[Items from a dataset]
· · · · ·

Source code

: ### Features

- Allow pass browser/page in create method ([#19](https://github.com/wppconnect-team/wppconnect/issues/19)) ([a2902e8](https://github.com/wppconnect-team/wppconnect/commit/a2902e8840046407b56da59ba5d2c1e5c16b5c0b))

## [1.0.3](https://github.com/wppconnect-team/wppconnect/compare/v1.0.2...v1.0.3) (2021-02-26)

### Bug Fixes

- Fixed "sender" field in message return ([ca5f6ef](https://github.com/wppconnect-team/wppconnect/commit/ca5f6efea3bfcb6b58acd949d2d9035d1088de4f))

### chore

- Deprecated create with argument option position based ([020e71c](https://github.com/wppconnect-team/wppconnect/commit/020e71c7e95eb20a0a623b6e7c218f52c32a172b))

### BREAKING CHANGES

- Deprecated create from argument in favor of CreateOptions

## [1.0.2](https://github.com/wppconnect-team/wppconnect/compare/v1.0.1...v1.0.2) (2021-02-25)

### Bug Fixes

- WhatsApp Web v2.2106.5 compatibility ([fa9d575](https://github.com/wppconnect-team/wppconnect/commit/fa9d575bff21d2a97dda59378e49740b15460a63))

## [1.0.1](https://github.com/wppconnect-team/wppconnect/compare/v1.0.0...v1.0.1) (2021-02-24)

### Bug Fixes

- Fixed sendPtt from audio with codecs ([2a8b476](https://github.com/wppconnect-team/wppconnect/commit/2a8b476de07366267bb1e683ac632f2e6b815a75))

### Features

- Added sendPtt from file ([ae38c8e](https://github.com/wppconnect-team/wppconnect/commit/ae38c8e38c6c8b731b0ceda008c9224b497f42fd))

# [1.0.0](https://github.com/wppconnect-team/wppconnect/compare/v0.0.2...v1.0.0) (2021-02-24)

· · · · ·

## Written task:
Give all the records above again, wording unchanged.

## Written response:
Source code

: ### Features

- Allow pass browser/page in create method ([#19](https://github.com/wppconnect-team/wppconnect/issues/19)) ([a2902e8](https://github.com/wppconnect-team/wppconnect/commit/a2902e8840046407b56da59ba5d2c1e5c16b5c0b))

## [1.0.3](https://github.com/wppconnect-team/wppconnect/compare/v1.0.2...v1.0.3) (2021-02-26)

### Bug Fixes

- Fixed "sender" field in message return ([ca5f6ef](https://github.com/wppconnect-team/wppconnect/commit/ca5f6efea3bfcb6b58acd949d2d9035d1088de4f))

### chore

- Deprecated create with argument option position based ([020e71c](https://github.com/wppconnect-team/wppconnect/commit/020e71c7e95eb20a0a623b6e7c218f52c32a172b))

### BREAKING CHANGES

- Deprecated create from argument in favor of CreateOptions

## [1.0.2](https://github.com/wppconnect-team/wppconnect/compare/v1.0.1...v1.0.2) (2021-02-25)

### Bug Fixes

- WhatsApp Web v2.2106.5 compatibility ([fa9d575](https://github.com/wppconnect-team/wppconnect/commit/fa9d575bff21d2a97dda59378e49740b15460a63))

## [1.0.1](https://github.com/wppconnect-team/wppconnect/compare/v1.0.0...v1.0.1) (2021-02-24)

### Bug Fixes

- Fixed sendPtt from audio with codecs ([2a8b476](https://github.com/wppconnect-team/wppconnect/commit/2a8b476de07366267bb1e683ac632f2e6b815a75))

### Features

- Added sendPtt from file ([ae38c8e](https://github.com/wppconnect-team/wppconnect/commit/ae38c8e38c6c8b731b0ceda008c9224b497f42fd))

# [1.0.0](https://github.com/wppconnect-team/wppconnect/compare/v0.0.2...v1.0.0) (2021-02-24)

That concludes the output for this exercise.